Não há mísseis grátis

Publicado a

Mais de três anos de invasão russa na Ucrânia não conseguiram trazer para a campanha eleitoral das últimas legislativas um debate esclarecedor, ou sequer competente, sobre a necessidade de Portugal investir a sério na sua Defesa e na da Europa. Uma consulta rápida aos programas que AD e PS deram a ler aos portugueses antes de lhes pedirem o voto mostra o (pouco) interesse que as duas formações tinham em falar sobre o tema.

A entrada de um militar, o almirante Gouveia e Melo, na corrida a Belém não conseguiu (pelo menos até agora) motivar na sociedade portuguesa uma reflexão exaustiva sobre o contributo e o papel de Portugal na NATO, sobretudo na vigilância do Atlântico, ou do esforço que a população poderá ser chamada a fazer – económico e humano – para a defesa comum da Europa. Do que vimos, houve pouco mais do que algumas platitudes perguntadas a Gouveia e Melo sobre se defende o envio de rapazes e raparigas portuguesas para zonas de combate.

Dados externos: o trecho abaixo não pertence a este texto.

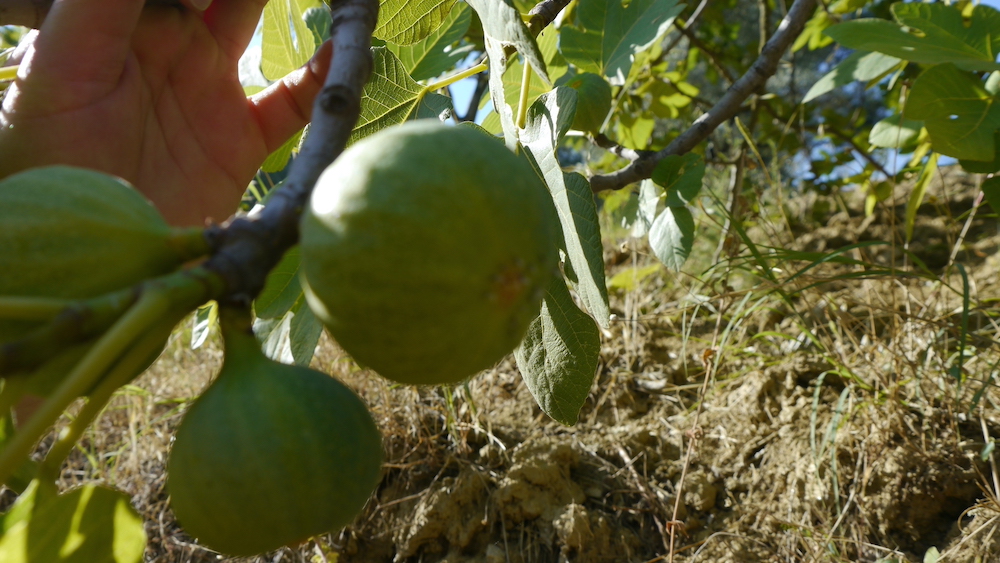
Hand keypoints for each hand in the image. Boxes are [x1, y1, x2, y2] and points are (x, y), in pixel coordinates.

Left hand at [0, 0, 330, 225]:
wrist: (86, 257)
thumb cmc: (47, 158)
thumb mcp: (62, 65)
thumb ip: (106, 3)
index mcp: (124, 19)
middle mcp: (172, 46)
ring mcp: (210, 91)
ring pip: (260, 27)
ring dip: (298, 8)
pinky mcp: (241, 140)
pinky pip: (294, 103)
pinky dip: (327, 80)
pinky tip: (351, 53)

O mais recente reality show de Donald Trump na Haia, com o brinde inesperado de um secretário-geral da NATO em conversas desbragadas com o presidente americano, não foi capaz de nos motivar a iniciar a conversa que todos teremos de ter. Resume-se a isto: gastar muito mais (até 5% do PIB) em Defesa vai implicar cedências sérias no nosso modo de vida, no nosso Estado Social, nos serviços tendencialmente gratuitos que damos como certos. E para isso é quase certo que cederemos nas contas certas. 

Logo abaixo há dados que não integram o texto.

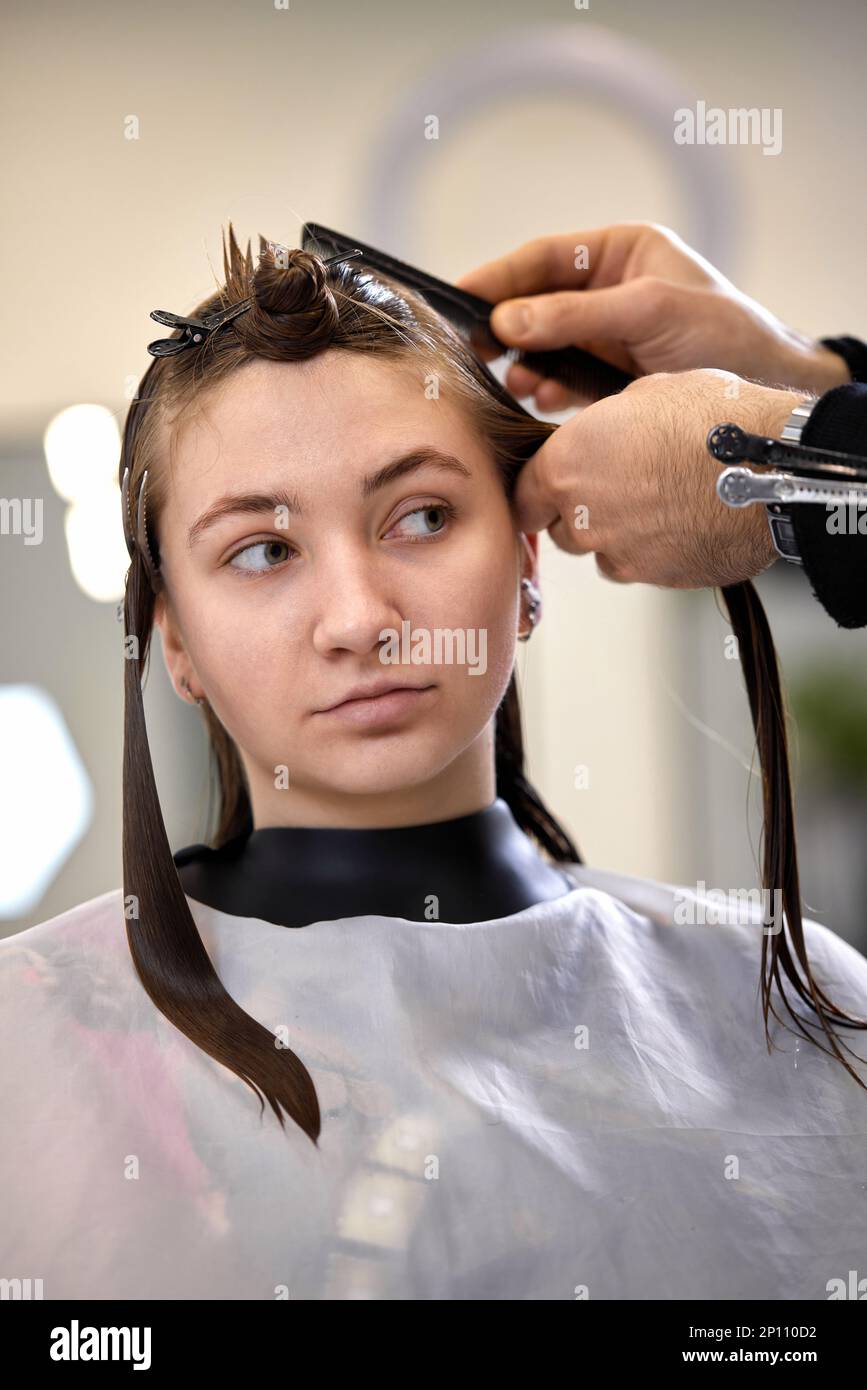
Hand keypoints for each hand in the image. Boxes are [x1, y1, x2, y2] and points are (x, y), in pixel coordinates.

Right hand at [455, 222, 849, 409]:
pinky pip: (561, 382)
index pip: (544, 258)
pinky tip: (540, 401)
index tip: (459, 297)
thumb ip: (578, 314)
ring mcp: (605, 338)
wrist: (768, 389)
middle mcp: (607, 292)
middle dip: (505, 328)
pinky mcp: (607, 380)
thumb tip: (508, 319)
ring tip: (517, 384)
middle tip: (473, 351)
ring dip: (524, 366)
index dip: (499, 277)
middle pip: (536, 304)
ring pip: (544, 348)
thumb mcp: (652, 311)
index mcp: (620, 254)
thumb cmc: (726, 335)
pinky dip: (545, 392)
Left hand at [513, 368, 808, 588]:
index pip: (522, 496)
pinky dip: (652, 551)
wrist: (771, 466)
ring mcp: (618, 553)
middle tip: (620, 485)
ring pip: (600, 551)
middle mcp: (582, 517)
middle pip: (561, 528)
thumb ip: (604, 427)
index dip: (537, 492)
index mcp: (566, 464)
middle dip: (581, 512)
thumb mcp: (645, 394)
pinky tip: (682, 523)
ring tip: (659, 503)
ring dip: (616, 534)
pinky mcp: (655, 577)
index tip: (550, 488)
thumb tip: (601, 435)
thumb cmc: (711, 417)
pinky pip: (640, 566)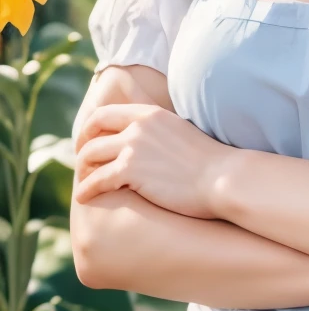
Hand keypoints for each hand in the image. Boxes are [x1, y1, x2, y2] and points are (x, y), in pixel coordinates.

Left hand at [72, 101, 231, 217]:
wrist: (224, 179)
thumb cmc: (212, 164)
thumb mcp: (182, 134)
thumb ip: (161, 132)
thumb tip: (153, 141)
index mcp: (150, 114)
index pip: (106, 113)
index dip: (91, 127)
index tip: (88, 140)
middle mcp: (138, 126)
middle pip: (93, 132)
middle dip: (81, 147)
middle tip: (81, 162)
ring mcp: (133, 147)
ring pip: (91, 155)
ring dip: (82, 170)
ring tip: (83, 182)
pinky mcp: (131, 171)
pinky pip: (97, 180)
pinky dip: (86, 189)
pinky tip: (84, 197)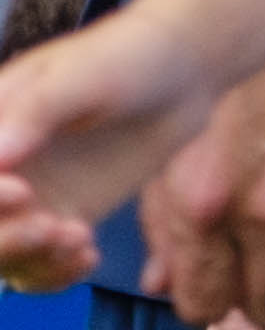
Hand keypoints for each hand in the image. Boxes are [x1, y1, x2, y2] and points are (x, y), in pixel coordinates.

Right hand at [0, 4, 231, 293]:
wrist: (181, 72)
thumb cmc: (125, 57)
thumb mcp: (80, 76)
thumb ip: (37, 112)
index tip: (21, 193)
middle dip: (4, 239)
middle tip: (49, 228)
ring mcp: (26, 196)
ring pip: (4, 254)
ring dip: (31, 260)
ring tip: (79, 239)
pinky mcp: (61, 214)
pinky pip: (41, 261)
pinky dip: (54, 271)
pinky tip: (86, 257)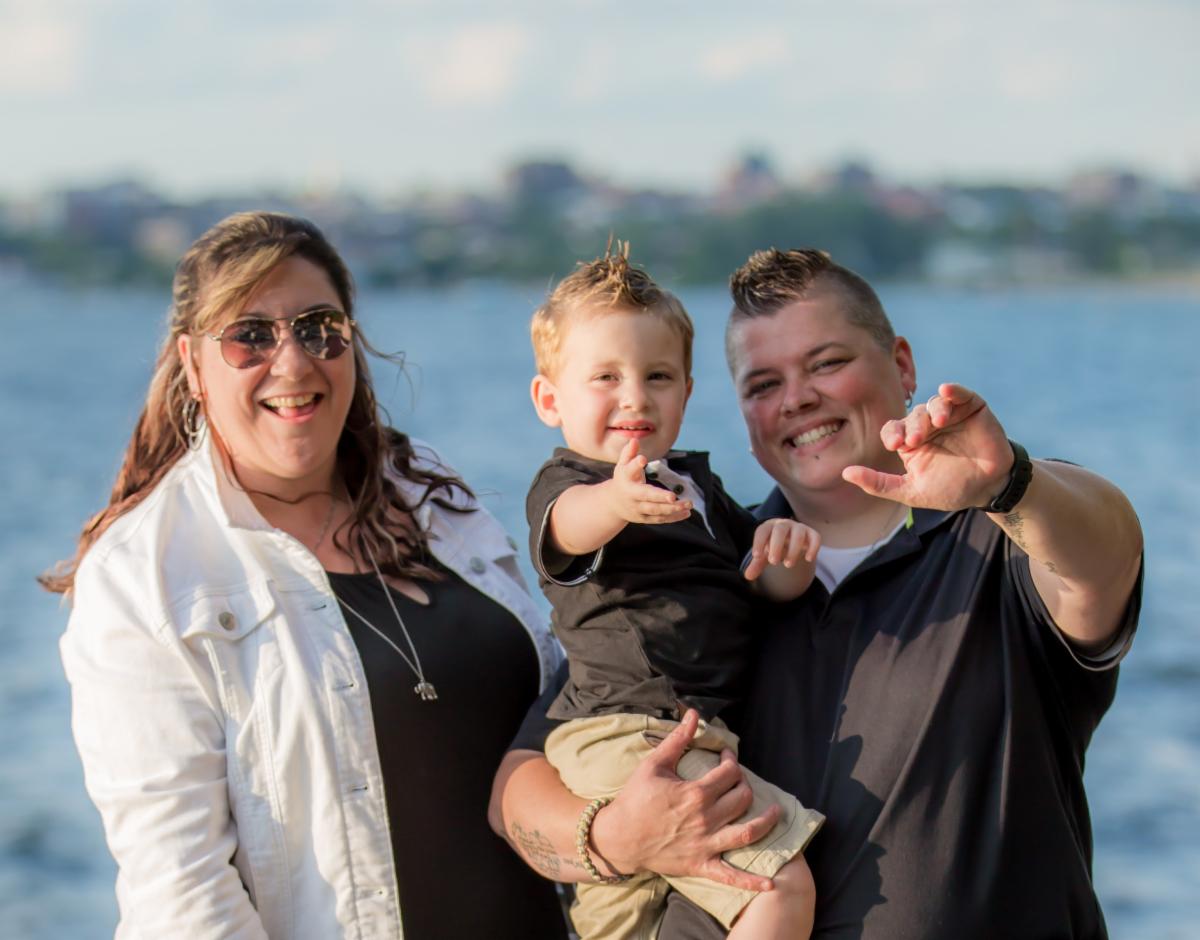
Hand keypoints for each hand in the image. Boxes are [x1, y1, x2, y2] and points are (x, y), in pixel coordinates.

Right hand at [590, 709, 781, 891]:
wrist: (619, 837)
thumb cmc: (635, 798)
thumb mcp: (654, 764)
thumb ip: (677, 739)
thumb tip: (694, 714)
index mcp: (696, 793)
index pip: (729, 772)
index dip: (732, 760)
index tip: (726, 756)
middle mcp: (706, 819)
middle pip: (742, 798)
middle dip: (745, 784)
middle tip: (738, 780)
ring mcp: (706, 844)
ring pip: (748, 832)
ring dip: (766, 822)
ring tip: (775, 813)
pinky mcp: (701, 865)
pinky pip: (730, 876)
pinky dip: (751, 882)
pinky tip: (770, 885)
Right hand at [607, 439, 693, 524]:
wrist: (614, 504)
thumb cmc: (623, 479)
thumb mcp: (623, 465)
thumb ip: (629, 453)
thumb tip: (634, 439)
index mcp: (625, 480)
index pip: (630, 471)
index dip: (635, 465)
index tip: (643, 459)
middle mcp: (631, 496)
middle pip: (645, 496)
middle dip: (659, 497)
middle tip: (673, 496)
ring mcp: (638, 509)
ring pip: (656, 510)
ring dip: (672, 508)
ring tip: (689, 503)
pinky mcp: (645, 518)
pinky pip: (661, 519)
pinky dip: (674, 517)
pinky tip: (686, 512)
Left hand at [743, 519, 820, 580]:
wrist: (791, 540)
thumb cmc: (774, 547)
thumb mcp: (765, 555)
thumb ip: (757, 564)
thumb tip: (747, 576)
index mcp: (769, 527)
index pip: (762, 531)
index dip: (759, 542)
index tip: (757, 556)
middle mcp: (784, 524)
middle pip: (780, 530)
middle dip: (776, 545)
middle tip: (773, 562)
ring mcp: (799, 528)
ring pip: (798, 533)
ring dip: (793, 549)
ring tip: (788, 565)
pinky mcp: (812, 534)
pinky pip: (815, 537)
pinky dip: (813, 547)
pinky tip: (809, 559)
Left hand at [842, 382, 1015, 510]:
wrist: (988, 489)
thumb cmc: (950, 489)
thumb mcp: (911, 492)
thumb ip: (879, 484)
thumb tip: (845, 473)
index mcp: (910, 441)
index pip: (892, 429)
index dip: (892, 433)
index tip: (895, 445)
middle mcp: (927, 425)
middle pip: (913, 416)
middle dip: (913, 426)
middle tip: (915, 440)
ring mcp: (950, 415)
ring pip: (934, 404)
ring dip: (932, 411)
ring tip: (937, 424)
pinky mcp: (972, 408)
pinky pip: (960, 394)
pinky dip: (953, 390)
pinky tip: (946, 391)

O Conselho Orçamental da União Europeia sabe-o bem. Foi por isso que recomendou a Portugal (e a outros países) medidas específicas, um “plano sólido” a incluir já no OE para 2026, para compensar o previsível aumento da despesa em Defesa. É que, apesar do esforço dos anos recentes, Portugal é o sexto país da UE com a dívida pública mais elevada.

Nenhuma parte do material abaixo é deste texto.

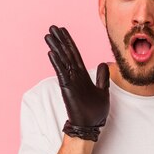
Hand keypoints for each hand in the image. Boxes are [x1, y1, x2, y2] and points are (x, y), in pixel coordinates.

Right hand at [44, 25, 109, 140]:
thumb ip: (102, 77)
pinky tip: (52, 52)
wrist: (90, 126)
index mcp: (82, 75)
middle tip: (52, 27)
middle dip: (60, 40)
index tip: (63, 31)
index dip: (69, 42)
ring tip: (48, 35)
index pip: (75, 54)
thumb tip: (105, 64)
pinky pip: (61, 72)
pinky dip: (57, 62)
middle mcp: (74, 75)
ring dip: (56, 47)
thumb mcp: (103, 91)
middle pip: (66, 53)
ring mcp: (70, 81)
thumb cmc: (95, 111)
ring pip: (62, 60)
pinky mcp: (67, 88)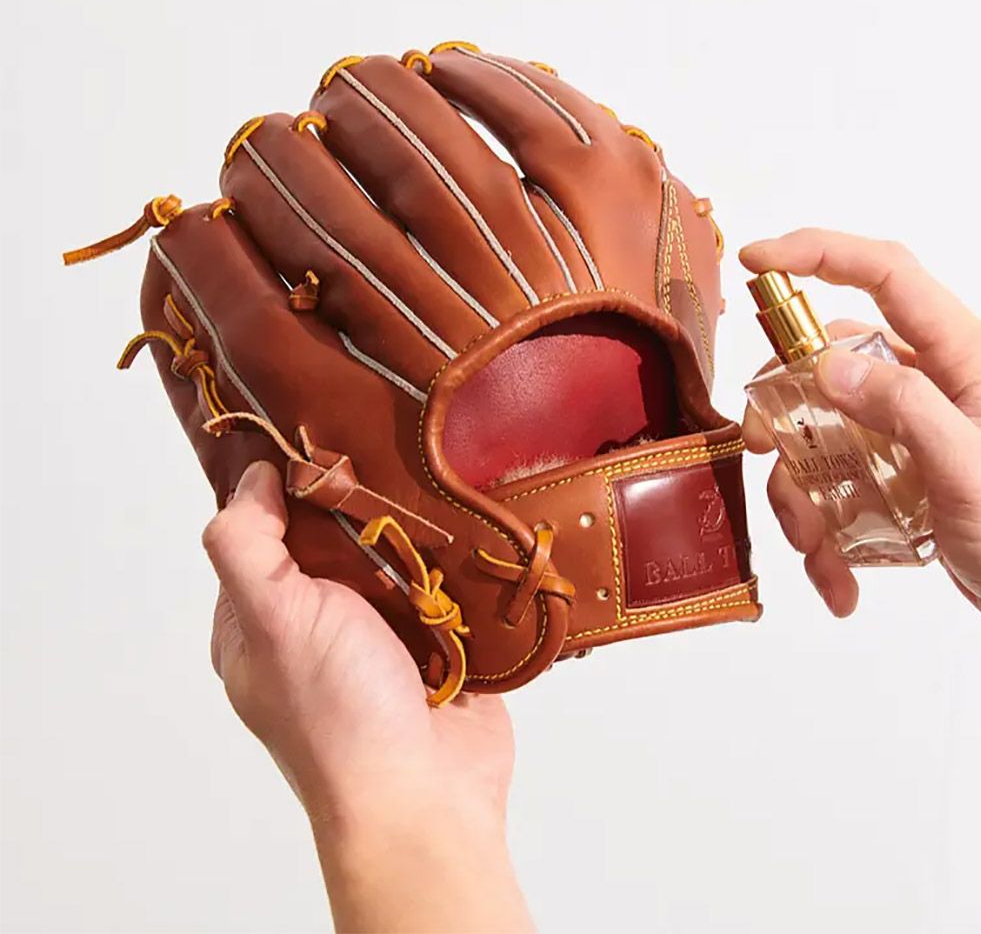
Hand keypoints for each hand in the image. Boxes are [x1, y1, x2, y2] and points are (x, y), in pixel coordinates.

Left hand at [203, 462, 532, 932]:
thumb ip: (247, 544)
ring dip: (418, 532)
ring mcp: (380, 635)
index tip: (320, 445)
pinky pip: (446, 581)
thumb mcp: (271, 617)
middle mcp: (316, 626)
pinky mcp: (439, 641)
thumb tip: (253, 476)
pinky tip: (473, 532)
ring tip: (440, 490)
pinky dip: (458, 563)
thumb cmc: (340, 714)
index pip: (261, 532)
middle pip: (335, 537)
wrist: (428, 795)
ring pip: (396, 554)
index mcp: (260, 622)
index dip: (285, 488)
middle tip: (392, 462)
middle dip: (364, 506)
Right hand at [740, 228, 980, 645]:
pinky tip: (839, 577)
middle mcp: (937, 386)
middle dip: (787, 408)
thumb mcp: (974, 469)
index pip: (886, 274)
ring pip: (828, 433)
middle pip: (833, 363)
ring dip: (804, 488)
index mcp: (963, 359)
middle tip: (765, 448)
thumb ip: (904, 407)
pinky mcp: (907, 480)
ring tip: (814, 544)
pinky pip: (844, 486)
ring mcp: (918, 434)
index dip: (817, 253)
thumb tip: (828, 364)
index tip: (757, 261)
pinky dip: (828, 530)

Portugal terá de incluir medidas específicas, um “plano sólido”, já no OE para 2026, para compensar o previsível aumento da despesa em Defesa 

Há razões para que os portugueses sintam que nada têm a ver com o que se está a passar na Ucrânia, no Irão, em Gaza, na Síria e nos restantes “pontos quentes” do Médio Oriente, no braço de ferro no Pacífico com a China ou na fronteira Indo-Paquistanesa. Desde logo porque estamos na ponta extrema da Europa, a mais longe (entre todos os países da UE) da frente de batalha ucraniana, com uma vintena de outros países (muito mais fortes que nós) pelo meio. Para Portugal, o Estreito de Ormuz é apenas uma recordação histórica de quando, há 500 anos, nos batíamos por ele. A China é o local de onde mandamos vir coisas da Temu ou da Shein. E só uma pequena faixa da “bolha intelectual-mediática” toma posições informadas sobre o conflito israelo-palestiniano. O resto dos portugueses chora por um lado ou por outro consoante as imagens mais gráficas que vê na televisão.

Ou seja, a maior parte da população está preocupada em conseguir pagar as contas ao final do mês e com a segurança da sua família e do emprego. Os resultados das últimas eleições assim o demonstram. Se o compromisso de Montenegro e do Governo para com os 5% do PIB em Defesa é sério, alguém vai ter de dizer aos portugueses que vão ter de apertar o cinto para financiar armas, munições, carros de combate, navios e novos aviões. 

Ema suma, alguém terá de lhes dizer que não há mísseis grátis.